_WHAT IS NEEDED:_ Give the lines from the start of the records through the line containing "Mesafeli Satış Sözleşmesi" as a JSON list of strings, one string per line, omitting any blank lines.

Text extracted from each page

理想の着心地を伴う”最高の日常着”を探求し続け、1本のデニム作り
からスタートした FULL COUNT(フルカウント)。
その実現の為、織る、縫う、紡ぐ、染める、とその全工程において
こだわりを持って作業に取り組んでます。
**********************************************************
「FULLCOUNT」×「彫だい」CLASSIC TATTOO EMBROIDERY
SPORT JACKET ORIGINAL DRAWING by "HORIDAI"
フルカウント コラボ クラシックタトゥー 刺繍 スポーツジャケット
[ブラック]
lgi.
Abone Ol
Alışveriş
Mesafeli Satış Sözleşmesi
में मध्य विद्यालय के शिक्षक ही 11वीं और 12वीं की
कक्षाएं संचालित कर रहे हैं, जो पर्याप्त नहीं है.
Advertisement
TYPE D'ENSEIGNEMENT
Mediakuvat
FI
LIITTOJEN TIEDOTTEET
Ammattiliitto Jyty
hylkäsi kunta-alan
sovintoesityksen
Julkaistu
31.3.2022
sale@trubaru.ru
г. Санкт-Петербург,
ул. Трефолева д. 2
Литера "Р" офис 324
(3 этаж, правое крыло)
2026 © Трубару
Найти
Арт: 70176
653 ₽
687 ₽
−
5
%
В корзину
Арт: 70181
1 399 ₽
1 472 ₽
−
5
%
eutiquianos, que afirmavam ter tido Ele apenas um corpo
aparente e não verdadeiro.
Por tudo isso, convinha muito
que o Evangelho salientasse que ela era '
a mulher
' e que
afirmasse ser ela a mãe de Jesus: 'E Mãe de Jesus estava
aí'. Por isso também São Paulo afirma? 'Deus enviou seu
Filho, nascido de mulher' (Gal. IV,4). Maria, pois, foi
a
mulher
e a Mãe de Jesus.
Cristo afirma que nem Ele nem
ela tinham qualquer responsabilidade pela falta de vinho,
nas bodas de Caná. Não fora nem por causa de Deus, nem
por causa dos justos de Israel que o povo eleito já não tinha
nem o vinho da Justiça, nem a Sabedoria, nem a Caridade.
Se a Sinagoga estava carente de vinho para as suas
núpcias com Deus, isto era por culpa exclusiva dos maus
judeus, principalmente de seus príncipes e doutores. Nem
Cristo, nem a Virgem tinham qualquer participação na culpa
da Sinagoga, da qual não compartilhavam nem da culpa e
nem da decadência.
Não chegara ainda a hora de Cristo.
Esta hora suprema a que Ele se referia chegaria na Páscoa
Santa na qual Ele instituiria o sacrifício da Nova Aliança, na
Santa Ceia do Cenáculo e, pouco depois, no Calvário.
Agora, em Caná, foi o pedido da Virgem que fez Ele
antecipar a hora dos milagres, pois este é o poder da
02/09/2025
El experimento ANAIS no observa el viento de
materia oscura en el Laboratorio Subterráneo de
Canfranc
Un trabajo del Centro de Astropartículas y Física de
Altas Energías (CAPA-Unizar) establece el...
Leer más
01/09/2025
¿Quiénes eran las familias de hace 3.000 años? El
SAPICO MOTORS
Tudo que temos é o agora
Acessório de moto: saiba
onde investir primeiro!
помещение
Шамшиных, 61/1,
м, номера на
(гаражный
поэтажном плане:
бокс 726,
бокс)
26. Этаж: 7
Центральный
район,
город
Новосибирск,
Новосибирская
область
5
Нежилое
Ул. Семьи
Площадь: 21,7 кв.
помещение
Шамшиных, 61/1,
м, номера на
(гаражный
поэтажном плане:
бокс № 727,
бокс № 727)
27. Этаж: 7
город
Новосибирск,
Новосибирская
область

_TASK ANSWER:_
[
  "理想の着心地を伴う”最高の日常着”を探求し続け、1本のデニム作り",
  "からスタートした FULL COUNT(フルカウント)。",
  "その実現の為、織る、縫う、紡ぐ、染める、とその全工程において",
  "こだわりを持って作業に取り組んでます。",
  "**********************************************************",
  "「FULLCOUNT」×「彫だい」CLASSIC TATTOO EMBROIDERY",
  "SPORT JACKET ORIGINAL DRAWING by \"HORIDAI\"",
  "フルカウント コラボ クラシックタトゥー 刺繍 スポーツジャケット",
  "[ブラック]",
  "lgi.",
  "Abone Ol",
  "Alışveriş",
  "Mesafeli Satış Sözleşmesi"
]